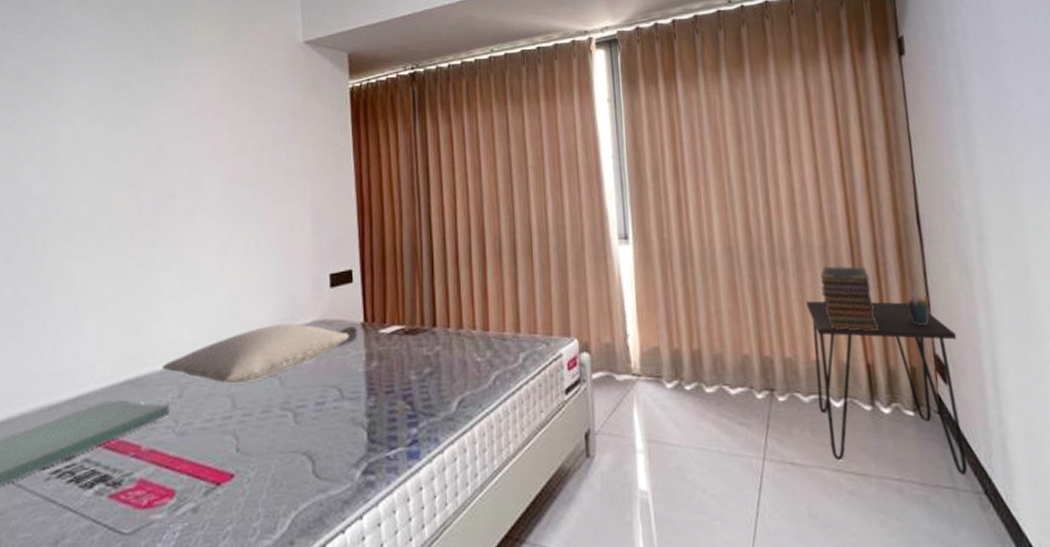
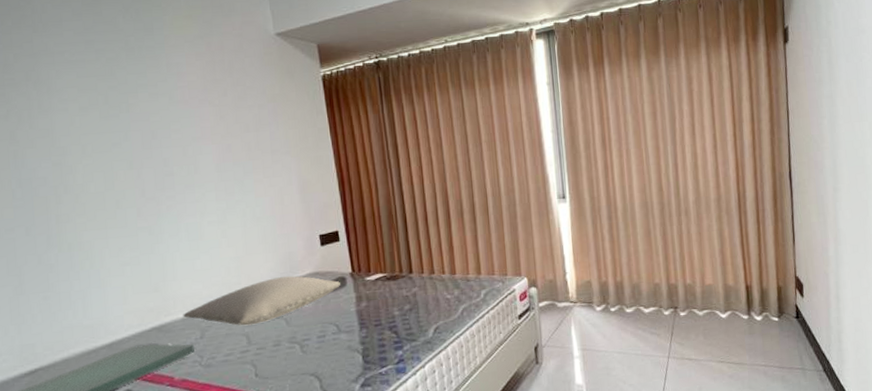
desk: present [806,300,968,475] -> none [704,239,813,360]
book stack: present [820,266,879,332] -> none [715,214,756,262]
pen holder: present [906,291,930,325] -> none [778,230,795,256]

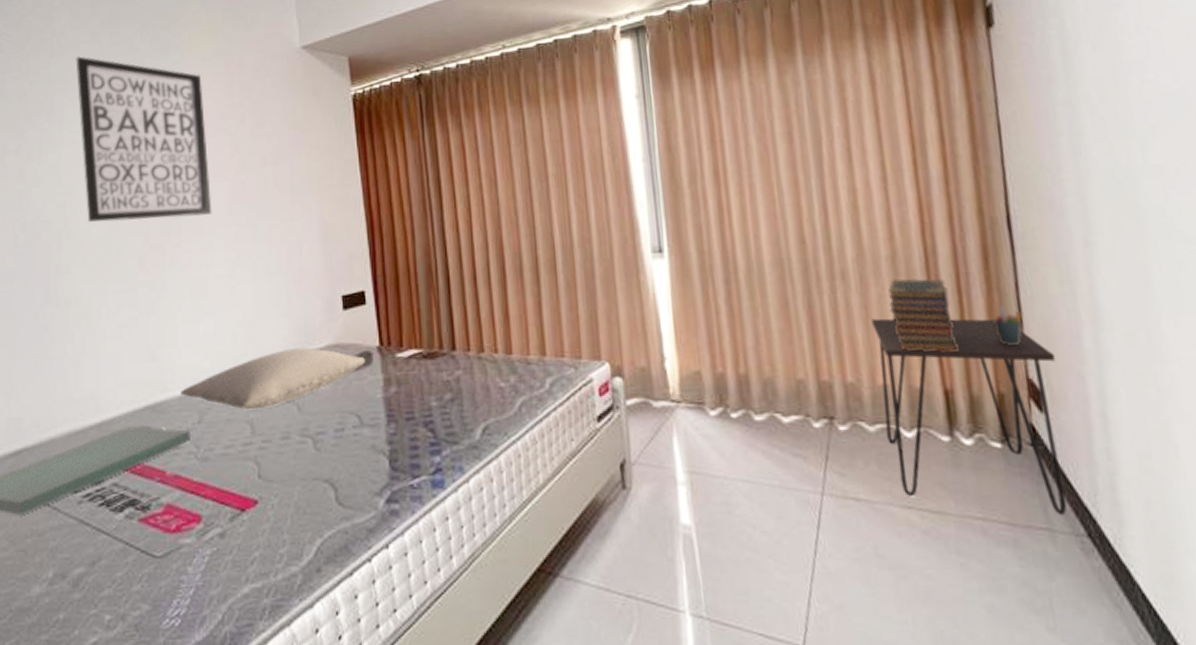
wall art: none [59,33,202,179] -> present [76,56,212,222]
desk: none [704,239,813,360] -> present [872,318,1067,515]
book stack: none [715,214,756,262] -> present [888,278,959,353]
pen holder: none [778,230,795,256] -> present [993,305,1023,345]

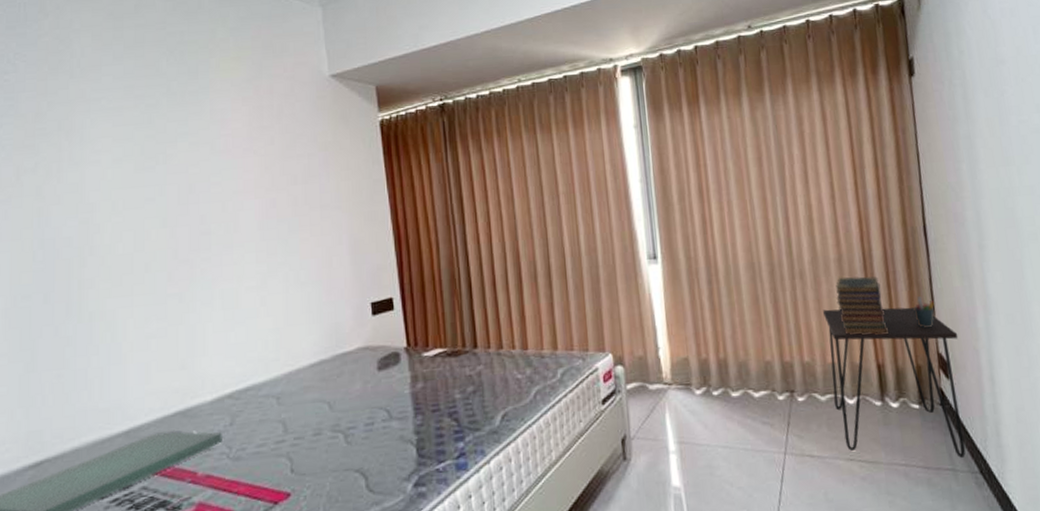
wall art: present [76,56,212,222] -> none [98,78,243,239]
pillow: present [180,348,365,410] -> none [212,351,393,411]

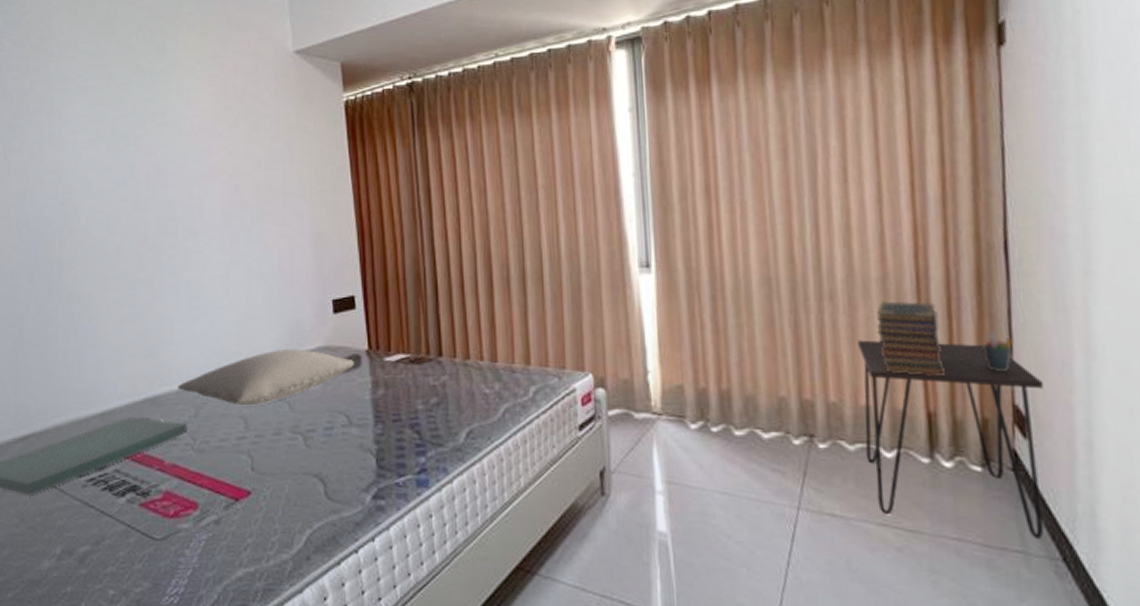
pillow: none [212,351,393,411] -> present [178,349,354,406]

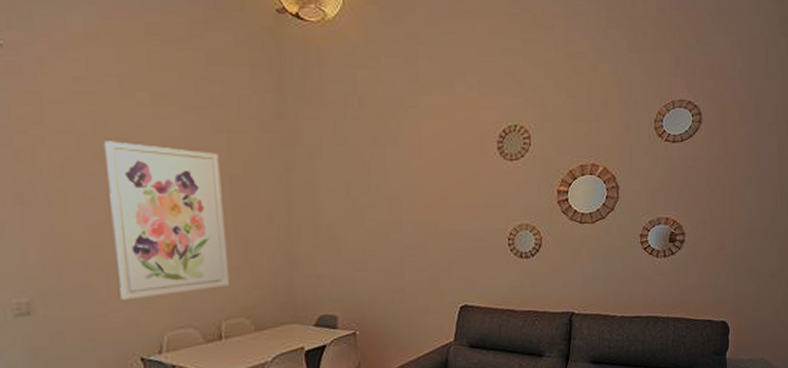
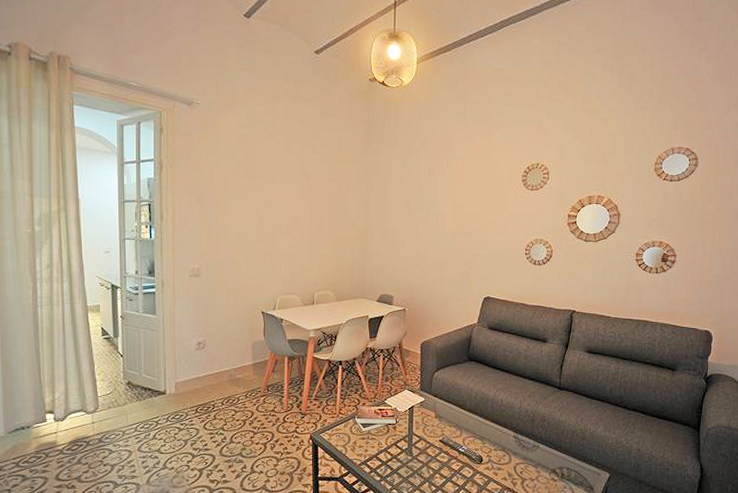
wall art: present [103,141,230,301] -> none [252,166,323,272]

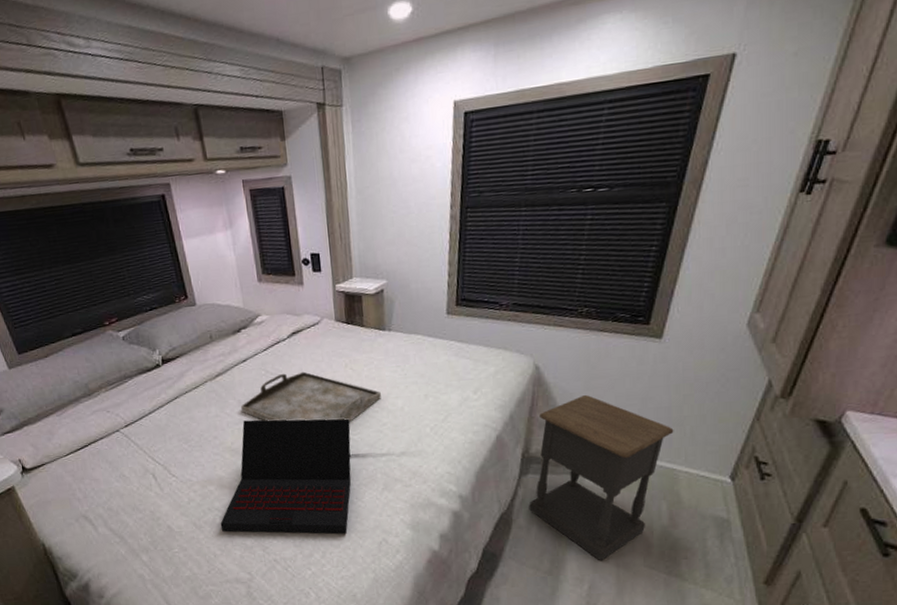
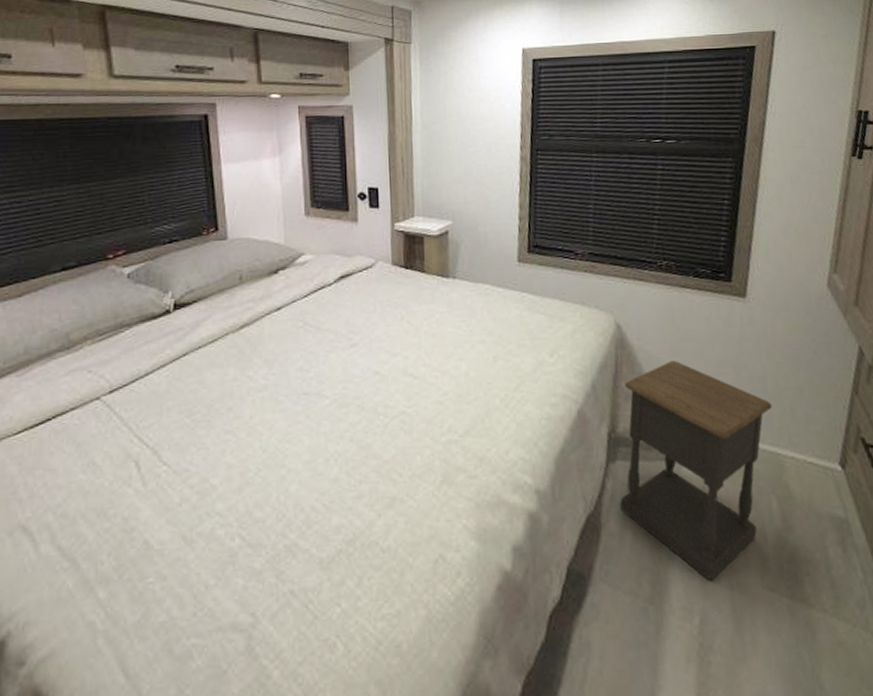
laptop: present [220,418,351,534] -> none [220,385,404,549]
serving tray: present [240,371,381,422] -> none [267,324,442,390]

== == ==

- **WHAT NEEDS TO BE DONE**
Only an exact copy belongs in the answer: the lines from the one containing "book stack: none" through the end of the records, both ends included, minus the pictures.

- **ANSWER FOR THIS EXERCISE**
book stack: none [715,214,756,262] -> present [888,278,959,353]
pen holder: none [778,230,795,256] -> present [993,305,1023,345]

wall art: present [76,56,212,222] -> none [98,78,243,239]
pillow: present [180,348,365,410] -> none [212,351,393,411]

pillow: none [212,351,393,411] -> present [178,349,354,406]

wall art: present [103,141,230,301] -> none [252,166,323,272]

laptop: present [220,418,351,534] -> none [220,385,404,549]
serving tray: present [240,371,381,422] -> none [267,324,442,390]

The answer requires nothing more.